Passage:
========

For cross-border estates—common among the expat and diaspora communities in Portugal—this reform adds significant complexity. A critical detail for foreign heirs: the 2-year clock begins upon acceptance of the inheritance (not the date of death), which can vary considerably depending on when each heir formally accepts their inheritance share. This means heirs in different countries may face different timelines if they accept at different times. Additionally, heirs residing outside Portugal may struggle with the compressed timeline for decision-making, property appraisals, and redemption exercises conducted under Portuguese law. International heirs may need to engage Portuguese legal representatives to protect their interests, as they cannot easily participate in in-person court proceedings or auctions. The interplay between EU Regulation 650/2012—which typically allows testamentary freedom in choosing which country's succession law applies—and Portugal's domestic forced-sale rules remains legally unsettled. For estates with heirs in multiple countries, this uncertainty could prove costly if disputes escalate and require homologation of foreign judgments.

========

Dataset extract:
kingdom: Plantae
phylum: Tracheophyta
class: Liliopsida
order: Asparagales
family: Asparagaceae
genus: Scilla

========

Your tasks:
1. Answer these questions about the passage on cross-border estates in Portugal:
(a) From what event does the 2-year clock begin to run?
(b) Which EU regulation does the passage name?
(c) According to the passage, what can international heirs not easily participate in?
2. Resume the passage on cross-border estates in Portugal, continuing from its final sentence.

Expected responses:
1.
(a) It begins upon acceptance of the inheritance, not the date of death.
(b) EU Regulation 650/2012.
(c) In-person court proceedings or auctions.

2.
Implementation Timeline and Judicial Capacity

The reform now advances to parliamentary debate, where opposition parties and advocacy groups are expected to propose amendments addressing constitutional concerns and procedural safeguards. If enacted without major revision, implementation will hinge on the capacity of the Portugal judicial system to handle an anticipated influx of partition petitions and appraisal disputes.

Critics point to the chronic delays already plaguing civil courts—ironically, one of the factors that leaves estates undivided for decades in the first place. Unless courts receive additional resources and streamlined dockets for these cases, the promise of rapid resolution may prove hollow.

The government's broader housing package remains in effect through 2029, with monitoring mechanisms to assess whether fiscal incentives translate into measurable supply increases. Early 2026 data shows continued price growth of 18% year-on-year in Q3 2025, suggesting that even ambitious policy interventions face structural headwinds from labor shortages, regulatory friction, and foreign capital pressure.

Skepticism From the Ground

Housing advocates remain divided. Pedro Ventura of the Associação de Inquilinos Lisbonenses criticized the package as superficial: "This doesn't attack the central problem—rent control remains absent, and landlords still have free rein to escalate prices." He predicted that without caps on rent increases tied to inflation or income, the tax breaks would simply subsidize landlords without delivering affordability.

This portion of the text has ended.